THE SENECA PUMPED STORAGE PROJECT

 

In the late 1950s and early 1960s, the United States government, through the Army Corps of Engineers and over the objections of the Seneca Nation, forced the removal of Seneca families, homes, and communities off their treaty-protected lands, and built Kinzua Dam on the Allegheny River in western Pennsylvania. The federal government granted private utility companies the license to develop and produce electricity from the ironically named “Seneca” Pumped Storage Project at Kinzua Dam. The Dam and the Pumped Storage Project prevent the free flow of the river through the Seneca Nation and manipulates on a daily basis, the water over one-third of the Seneca’s Allegany Territory, or approximately 10,000 acres.

Over the last fifty years, the United States government, and the privately held power companies that have held the Seneca Pumped Storage Project license, have reaped significant benefits, financial and otherwise. The Seneca Nation and its people have borne all the burdens of this development. The 10,000 acres of the Nation’s Territory that was flooded to make way for the impoundment were the most productive subsistence and agricultural lands of the Nation’s Allegany Territory. The Seneca were forcibly relocated, and the government burned their homes, schools, and churches. Significant cultural, sacred and ceremonial sites were flooded, including a Longhouse and burial grounds.


The citizens of the Seneca Nation have suffered profound cultural, economic and environmental harms from the federal government’s unilateral taking of their homes, lands, and river to construct and operate Kinzua Dam and the Pumped Storage Project. The federal government’s actions comprise a shameful episode in American history, and have significantly harmed the Seneca Nation’s treaty rights, including its reserved water rights, to the pecuniary benefit of downstream interests, including the current licensee of the Project.


The Seneca Nation’s treaty rights, including its reserved water rights in the Allegheny River, are recognized in the 1794 Canandaigua Treaty. These treaty rights include the natural flow of the stretch of the Allegheny River within the Seneca Nation’s Territory.

The Nation has never conveyed any portion of its rights for the development of hydropower. The Nation has never received any compensation or share of the benefits, for the use of its rights to generate hydroelectric power. The current licensee did not obtain the rights necessary to operate the Seneca Pumped Storage Project.

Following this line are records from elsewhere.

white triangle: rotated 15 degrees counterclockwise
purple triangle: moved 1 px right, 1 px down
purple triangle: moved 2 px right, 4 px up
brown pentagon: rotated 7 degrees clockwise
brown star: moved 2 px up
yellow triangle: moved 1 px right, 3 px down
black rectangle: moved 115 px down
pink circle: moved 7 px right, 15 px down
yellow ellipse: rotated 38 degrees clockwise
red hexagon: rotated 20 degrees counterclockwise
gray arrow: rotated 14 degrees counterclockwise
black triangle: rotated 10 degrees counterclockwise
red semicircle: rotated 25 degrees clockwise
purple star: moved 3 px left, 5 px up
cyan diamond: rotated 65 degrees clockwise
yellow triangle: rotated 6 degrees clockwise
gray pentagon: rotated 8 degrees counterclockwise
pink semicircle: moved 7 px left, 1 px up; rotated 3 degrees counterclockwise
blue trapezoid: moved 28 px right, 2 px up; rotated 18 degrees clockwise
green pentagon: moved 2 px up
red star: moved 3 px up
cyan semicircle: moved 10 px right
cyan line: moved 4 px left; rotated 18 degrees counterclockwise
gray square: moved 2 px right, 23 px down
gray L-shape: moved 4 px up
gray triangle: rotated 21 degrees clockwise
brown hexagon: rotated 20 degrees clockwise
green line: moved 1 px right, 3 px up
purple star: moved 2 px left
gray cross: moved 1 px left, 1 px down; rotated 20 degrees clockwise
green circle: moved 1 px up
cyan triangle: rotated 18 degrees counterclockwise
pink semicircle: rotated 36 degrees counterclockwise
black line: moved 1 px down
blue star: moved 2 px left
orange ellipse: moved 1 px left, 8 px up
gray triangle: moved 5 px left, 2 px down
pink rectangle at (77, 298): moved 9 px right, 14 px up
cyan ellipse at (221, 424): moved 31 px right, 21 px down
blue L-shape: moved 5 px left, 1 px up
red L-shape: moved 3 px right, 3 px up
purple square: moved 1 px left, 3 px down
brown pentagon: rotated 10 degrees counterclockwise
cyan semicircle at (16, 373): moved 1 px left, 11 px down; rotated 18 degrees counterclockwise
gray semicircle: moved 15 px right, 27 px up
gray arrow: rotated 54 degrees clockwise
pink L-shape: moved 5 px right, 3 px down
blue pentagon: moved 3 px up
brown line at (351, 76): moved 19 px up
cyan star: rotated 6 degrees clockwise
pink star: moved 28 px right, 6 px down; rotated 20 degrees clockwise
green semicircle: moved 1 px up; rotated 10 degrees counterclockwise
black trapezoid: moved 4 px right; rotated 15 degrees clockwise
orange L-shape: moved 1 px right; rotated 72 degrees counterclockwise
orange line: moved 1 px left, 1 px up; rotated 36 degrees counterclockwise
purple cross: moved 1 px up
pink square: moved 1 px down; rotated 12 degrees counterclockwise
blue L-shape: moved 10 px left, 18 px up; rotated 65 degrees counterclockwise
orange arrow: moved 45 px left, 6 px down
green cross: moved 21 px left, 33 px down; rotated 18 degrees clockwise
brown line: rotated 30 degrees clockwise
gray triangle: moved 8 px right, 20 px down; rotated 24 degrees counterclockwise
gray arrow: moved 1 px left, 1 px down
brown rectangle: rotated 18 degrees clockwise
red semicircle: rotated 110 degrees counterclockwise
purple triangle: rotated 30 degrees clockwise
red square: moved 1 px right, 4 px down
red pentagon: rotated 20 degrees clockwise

On November 30, 2010, the Seneca Nation announced it has submitted its notice and application documents (Notification of Intent (NOI), the Pre-Application Document (PAD), and proposed permits) to apply for the license to operate the Seneca Pumped Storage Project (Federal Energy Regulatory Commission (FERC) Project No. 2280), pursuant to the requirements set forth by FERC in 18 C.F.R. §5.6. The current 50-year license for the Seneca Project will expire on November 30, 2015.

The Federal Power Commission (FPC) issued its first license for operation of the Seneca Pumped Storage Project on December 28, 1965, jointly to the Pennsylvania Electric Company and the Cleveland Electric Illuminating Company. Presently, the license holder is FirstEnergy Generation Corp., through a transfer approved in 2001.

The Seneca Pumped Storage Project is described as a pumped storage hydroelectric power generation facility with an authorized production capacity of 450 megawatts (MW), generating electricity with the water of the Allegheny River by making use of Kinzua Dam and its Allegheny Reservoir impoundment on the Seneca Nation Allegany Territory. The project consists of a lower reservoir (the Allegheny Reservoir on Nation lands and waters), an upper reservoir, two reversible pump-turbine generator units, one conventional turbine-generator unit, associated water intakes, conduits, and discharge facilities, a powerhouse, transmission lines, and the lands affected by the facilities.